I have flown a couple of times in my life, and largely without incident. Which scares the living shit out of me.

I know that the odds of being a plane crash are astronomically low -- somewhere between being hit by lightning and being eaten by a koala -- and yet, somehow my overblown ego feels that I'm likely to win the unlucky lottery. Even writing that sentence makes me think that I'm going to end up the footnote in some kind of ironic story where some schmuck in upstate New York predicted his own death, and how sad it was.

The thing is this: I'm not really afraid of dying, per se. It's not that I want to die, mind you, but death isn't the thing about flying. It's the falling, and the screaming, and the all that time you have to think about what a loser you are and how little you've done with your pitiful, meaningless existence. At least if I get hit by a bus, the lights are gonna go out pretty quickly and that will be that. If I ever have to put one of those fucking oxygen masks over my head in a plane, I might just tie the thing off so I can go off into the netherworld via a euphoric lack of oxygen, instead of a violent collision with the seat in front of me.

But is that really what terrifies me about flying? That's the endgame, truth be told, but there's a lot more leading up to that. You could die almost any day of your life, from almost any cause. You take a risk whenever you get out of bed or stick your face in a fan. So to me it seems (and I know that this is logically absolute bullshit) that the number of circumstances that could lead to death seem to escalate on a plane.

Side note: whenever you read about plane travel, they say that it's the safest way to get from one place to another, and then, for comparison, mention how many deadly auto crashes there are each year -- usually something like 40,000. Now I don't want to get into a fucking car either.

It's just that if the motor goes out on your car, you can pull to the side of the road and call AAA. You can't do that 30,000 feet up in the air. I know that planes can glide if power goes out (I'll take your goddamn word for it, thank you), but every little thing has to be perfect in order for a plane to work, right? Not only does each bolt have to be tightened, and the wings have to not fall off the side of the plane, but physics has to continue to work. I know that Newton proved his so-called "Laws of Physics" many years ago, but what if they aren't really laws at all. What if they're just "Tendencies of Physics"? Has anyone investigated this??

I'm not really afraid of terrorism so much, because that would be just dumb luck. The odds that my plane from Scranton to Wichita is going to be hijacked is slim.
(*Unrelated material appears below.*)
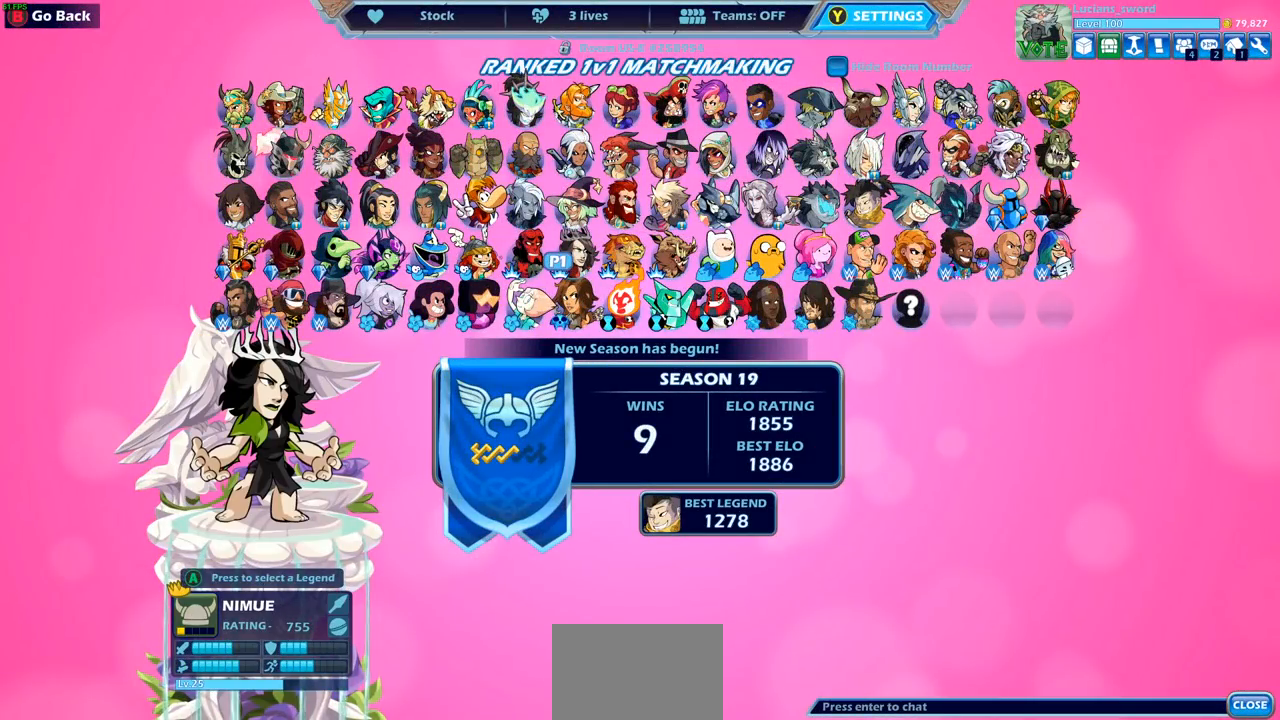
{"buttons": [], "left_stick": "center", "events": [[83, "DPAD_LEFT", "down"], [200, "DPAD_LEFT", "up"]]}
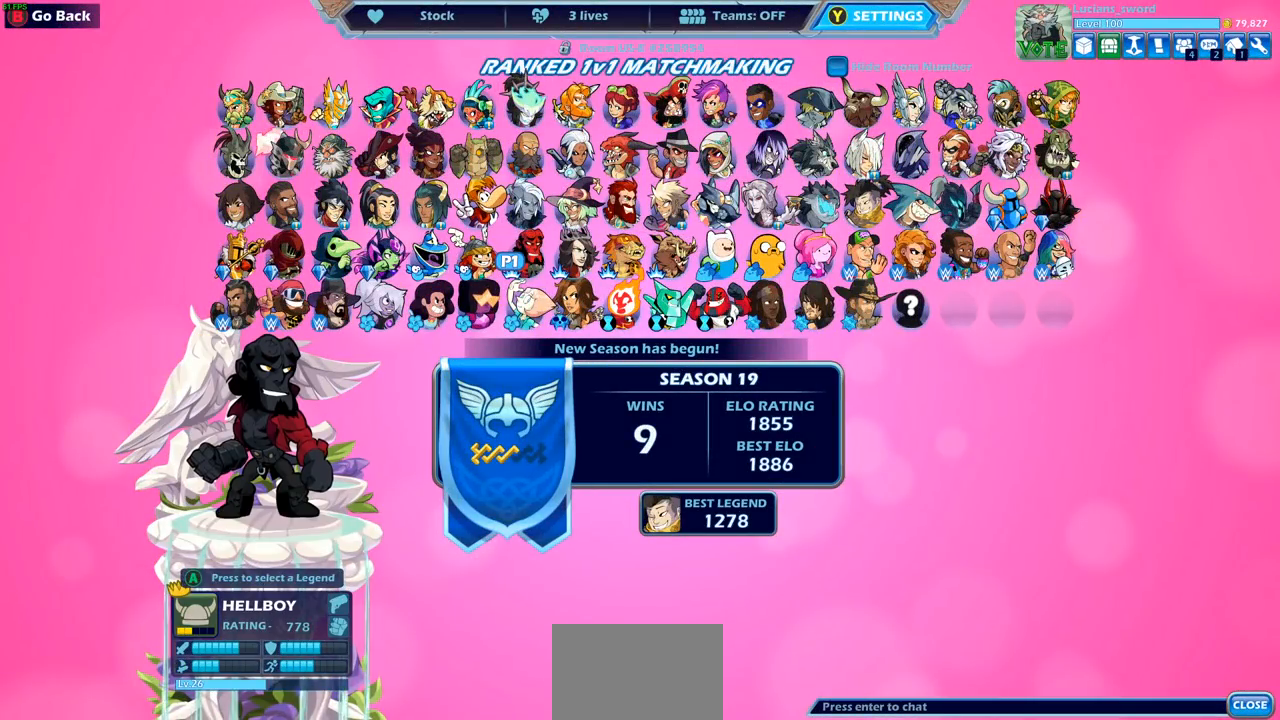
{"buttons": [], "left_stick": "center", "events": []}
Also, it seems like if someone tries that shit these days, everyone on the plane will try to bumrush the guy. I wouldn't be one of them, only because if I take my hands off the armrests, the plane will destabilize and spin out of control anyway.

Do you know how many planes fly every day? It's something like 30,000 every effing DAY! Successfully! That has got to be some kind of witchcraft. There is no way that can happen. There aren't even 30,000 planes in the U.S., are there?
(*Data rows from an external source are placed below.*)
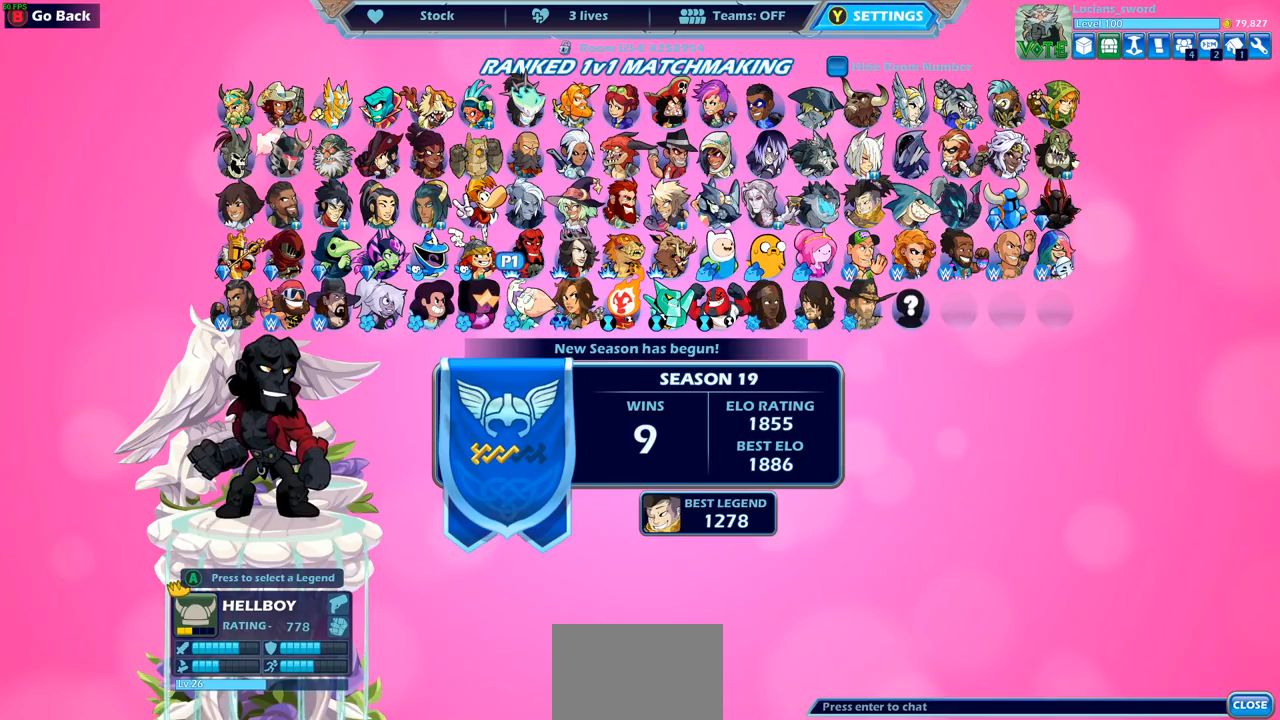
{"buttons": [], "left_stick": "center", "events": []}
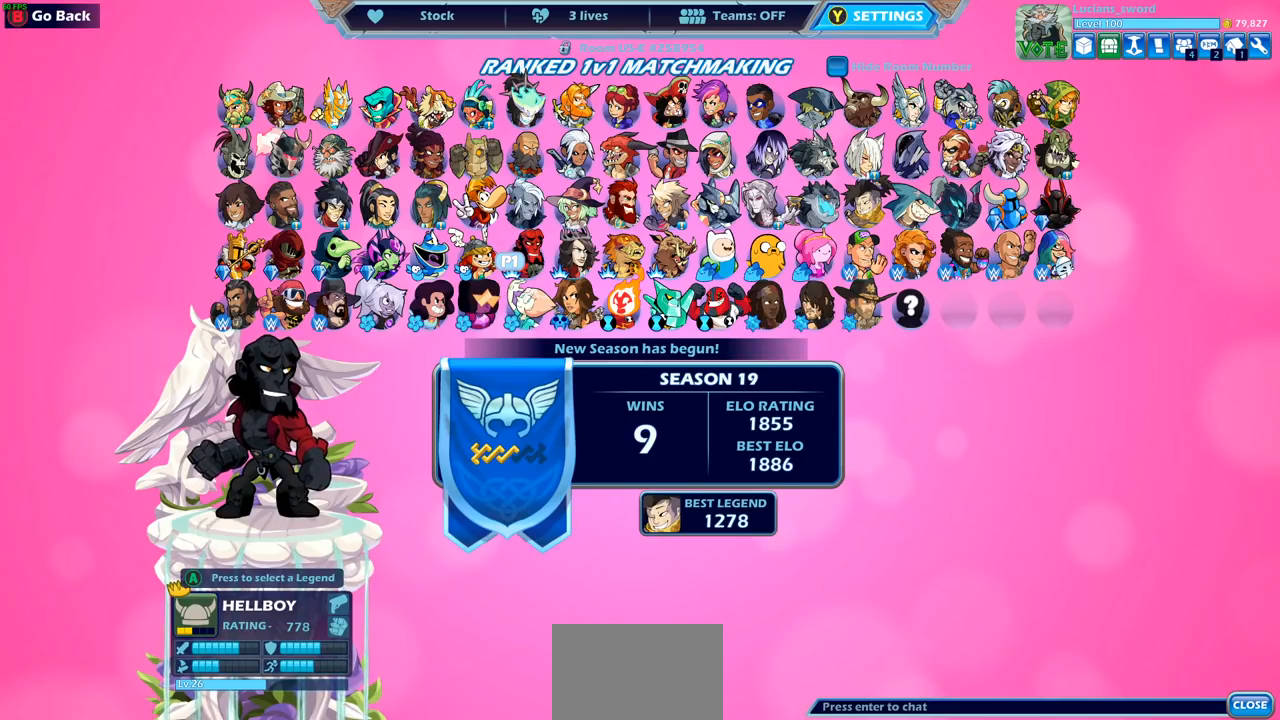
{"buttons": [], "left_stick": "center", "events": []}
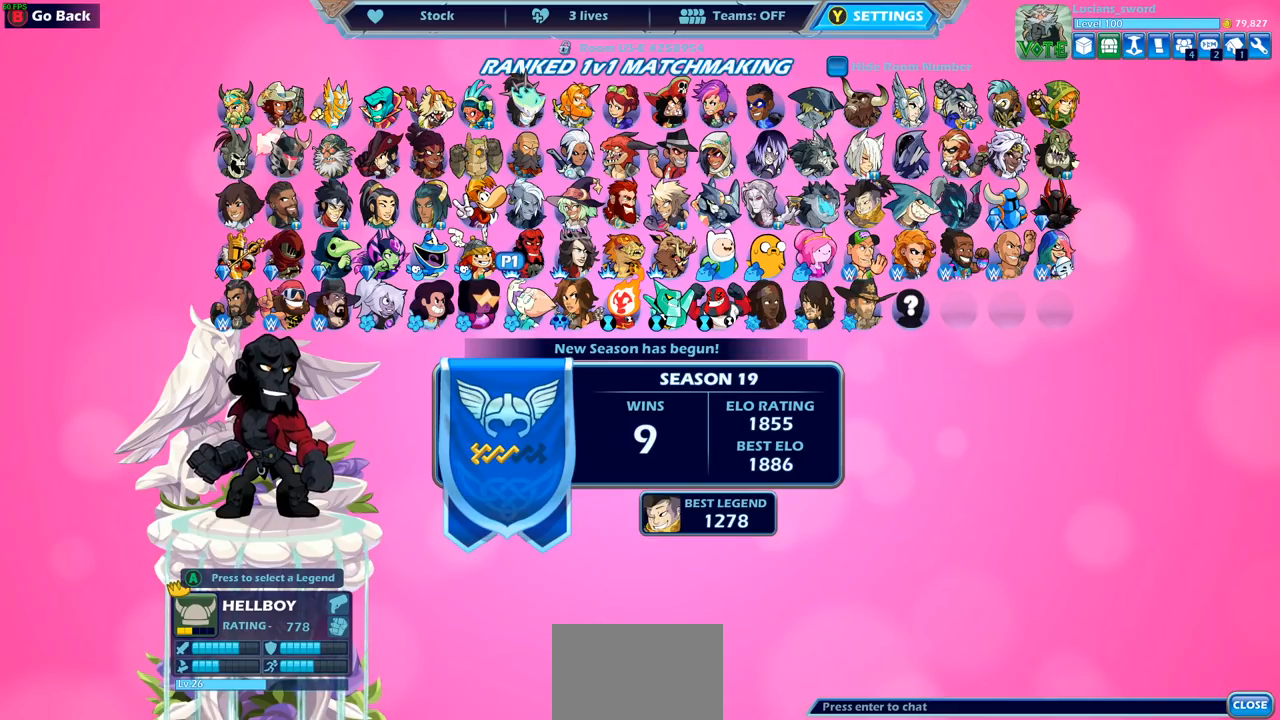
{"buttons": [], "left_stick": "center", "events": []}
This is what scares me the most about flying. I've never had a "bad flight" (knock on Palo Santo wood), and I know that the more I fly, the greater the likelihood that I will. I've been in a few near-accidents in the car, and since I've seen them come and go, I'm pretty calm in the driver's seat when they look imminent. Not so in the cabin of a jet; the first sign of trouble and I will literally shit myself. Literally. I've done it over less.

So wish me safe travels as those engines spool up and the wind carries me and some unlucky saps to another area code. I need it.